EXCESS_CAPE_YIELD
Earnings yield minus the real bond yield — CAPE adjusted for rates
Latest value
1.6977
as of 2026-02-01
All-time percentile
25th
1-year change
+25.1%
Time series
Showing 55 of 55 data points
About this series
Robert Shiller's Excess CAPE Yield (ECY), introduced in his 2020 paper "CAPE and the COVID-19 Pandemic Effect." It answers the most common critique of CAPE: that it ignores interest rates. Formula: `ECY = (1 / CAPE) − real 10-year bond yield`, where the real bond yield is the long-term Treasury rate (Shiller GS10) minus trailing 10-year inflation (CPI CAGR).
Why it matters: Plain CAPE has spent the post-2009 era at "historically expensive" levels and has been wrong as a market-timing signal — because real bond yields were near zero or negative, making *any* equity earnings yield look attractive. ECY puts CAPE on the same scale as the real return on bonds, so you can read "are equities cheap or expensive *given what bonds are paying*?" as one number. Shiller showed ECY explains forward equity returns better than CAPE alone in low-rate regimes.
How to read it: Higher = equities offer a bigger real-return premium over bonds = relatively cheap. Lower (or negative) = the equity premium has been bid away = relatively expensive. Long-run averages sit around 3–4%. Sub-2% has historically marked late-cycle excess (1929, 1999); negative readings are rare and signal stocks priced below the real risk-free rate (only seen in extreme bond bubbles). Compare side-by-side with raw CAPE — when CAPE looks high but ECY looks normal, rates are doing the work.

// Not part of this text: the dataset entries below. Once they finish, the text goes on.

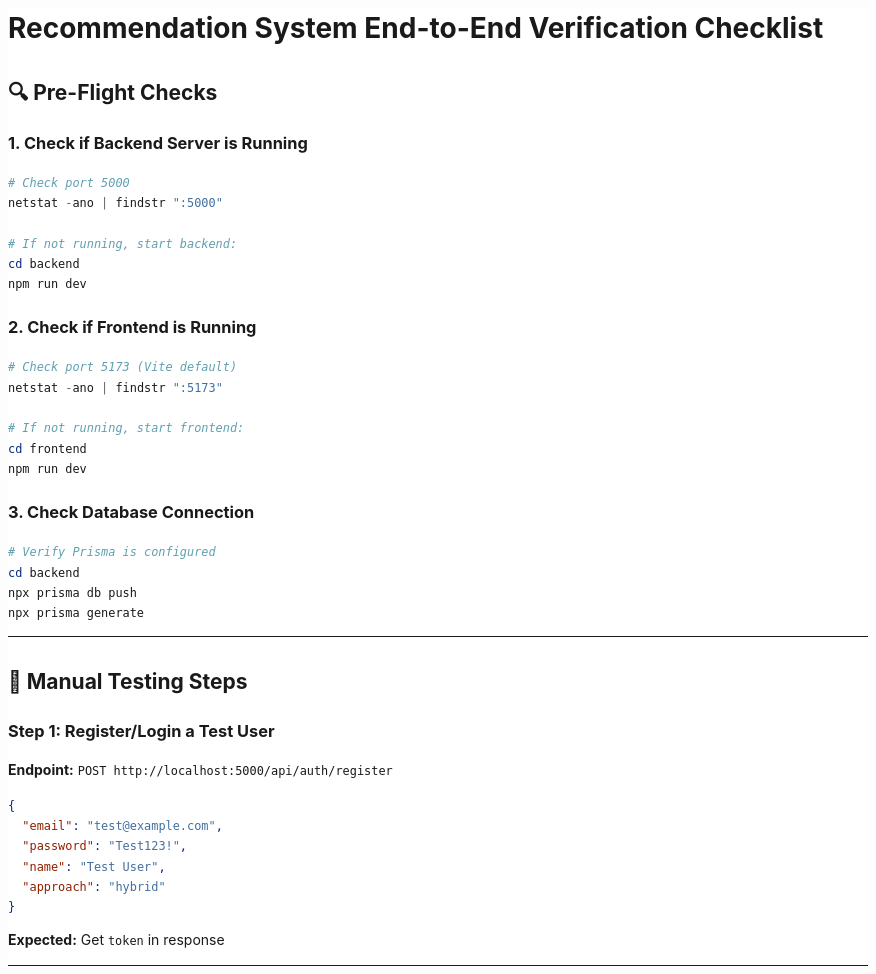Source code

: # Recommendation System End-to-End Verification Checklist

## 🔍 Pre-Flight Checks

### 1. Check if Backend Server is Running
```powershell
# Check port 5000
netstat -ano | findstr ":5000"

# If not running, start backend:
cd backend
npm run dev
```

### 2. Check if Frontend is Running
```powershell
# Check port 5173 (Vite default)
netstat -ano | findstr ":5173"

# If not running, start frontend:
cd frontend
npm run dev
```

### 3. Check Database Connection
```powershell
# Verify Prisma is configured
cd backend
npx prisma db push
npx prisma generate
```

---

## 🧪 Manual Testing Steps

### Step 1: Register/Login a Test User
**Endpoint:** `POST http://localhost:5000/api/auth/register`

```json
{
  "email": "test@example.com",
  "password": "Test123!",
  "name": "Test User",
  "approach": "hybrid"
}
```

**Expected:** Get `token` in response

---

Caveats: Inherits CAPE's accounting-regime drift (1990s GAAP changes lowered reported earnings, mechanically raising CAPE and lowering ECY). The "real yield" component uses *trailing* CPI as a proxy for inflation expectations, not market-implied breakevens — Shiller's choice for consistency across 145 years, but post-2003 you could argue T10YIE is a cleaner real-yield input.